I also have some not so good employees who are working because they have to pay the bills and need to constantly be micro managed to squeeze out good results or else they randomly surf, sneak in a few video games or play solitaire when I'm not watching. Which is part of the rub, because I hate to micro manage. When I have to constantly stand over employees to achieve results it makes me frustrated and angry. Which is not a pleasant Karen to experience.
So why don't I fire the slackers? I actually have terminated several employees over the years but always worry that the devil I know is not as bad as the devil I don't know. So do I dump the whiners, slackers and over entitled wimps who consistently refuse to work on random weekends because it cuts into their "play time" or do I suck it up and try to find new employees who actually would appreciate what HairBoutique.com has to offer?

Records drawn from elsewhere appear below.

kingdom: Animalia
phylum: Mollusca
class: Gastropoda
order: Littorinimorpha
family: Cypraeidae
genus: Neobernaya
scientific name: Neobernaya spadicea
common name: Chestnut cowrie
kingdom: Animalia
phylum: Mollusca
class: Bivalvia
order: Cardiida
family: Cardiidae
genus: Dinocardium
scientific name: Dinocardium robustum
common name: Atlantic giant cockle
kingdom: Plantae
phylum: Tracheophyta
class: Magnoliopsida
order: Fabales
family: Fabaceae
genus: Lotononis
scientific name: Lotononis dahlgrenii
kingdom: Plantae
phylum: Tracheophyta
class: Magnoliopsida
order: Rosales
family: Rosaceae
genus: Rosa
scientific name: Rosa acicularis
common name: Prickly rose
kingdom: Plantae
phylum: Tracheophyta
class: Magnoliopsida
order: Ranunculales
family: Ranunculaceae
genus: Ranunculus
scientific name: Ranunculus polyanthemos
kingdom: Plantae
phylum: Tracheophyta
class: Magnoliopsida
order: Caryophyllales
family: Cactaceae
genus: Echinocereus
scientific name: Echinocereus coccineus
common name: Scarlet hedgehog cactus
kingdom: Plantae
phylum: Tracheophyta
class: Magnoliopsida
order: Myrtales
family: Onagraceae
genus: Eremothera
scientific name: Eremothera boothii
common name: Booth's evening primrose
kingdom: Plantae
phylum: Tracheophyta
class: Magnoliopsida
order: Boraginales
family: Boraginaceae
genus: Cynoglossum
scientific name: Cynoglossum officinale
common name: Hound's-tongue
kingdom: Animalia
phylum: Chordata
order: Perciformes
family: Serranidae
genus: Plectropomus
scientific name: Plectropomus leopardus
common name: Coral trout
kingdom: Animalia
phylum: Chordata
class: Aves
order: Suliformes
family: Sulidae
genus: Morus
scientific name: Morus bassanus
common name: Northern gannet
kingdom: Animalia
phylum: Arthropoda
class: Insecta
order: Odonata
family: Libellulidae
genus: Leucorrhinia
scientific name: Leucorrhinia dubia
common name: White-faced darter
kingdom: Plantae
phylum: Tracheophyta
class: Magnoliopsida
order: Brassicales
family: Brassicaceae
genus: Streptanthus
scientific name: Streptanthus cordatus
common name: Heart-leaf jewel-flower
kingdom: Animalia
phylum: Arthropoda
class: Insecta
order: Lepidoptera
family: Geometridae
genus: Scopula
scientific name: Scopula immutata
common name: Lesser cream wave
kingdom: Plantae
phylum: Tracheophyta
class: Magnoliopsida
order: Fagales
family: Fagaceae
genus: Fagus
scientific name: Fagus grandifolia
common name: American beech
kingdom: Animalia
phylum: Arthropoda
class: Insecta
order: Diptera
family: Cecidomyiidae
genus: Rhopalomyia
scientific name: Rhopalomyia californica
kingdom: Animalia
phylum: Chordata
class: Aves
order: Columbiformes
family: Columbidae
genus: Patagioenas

Even if I try to find new employees....where in heaven's name are they hiding? Why can't I find mini-me types who are honest, dependable and work their asses off? Where are those Baby Boomers who retired early? If they're bored and want to work part time...I would welcome them with open arms. Unfortunately, the last ad we placed opened a flood gate of applicants from other countries who could barely communicate and wanted a full (and very expensive) relocation package along with a green card.
In a recent rant to one of my good employees I threatened to clone myself and hire the clone, at which point he laughed and said, well your exact clone would already have three jobs so you couldn't hire her anyway. Ahh, good point.If anyone out there in the blogdom reads this and has found a hidden nest of good employees, please put me out of my misery and let me know where all the good employees have gone to.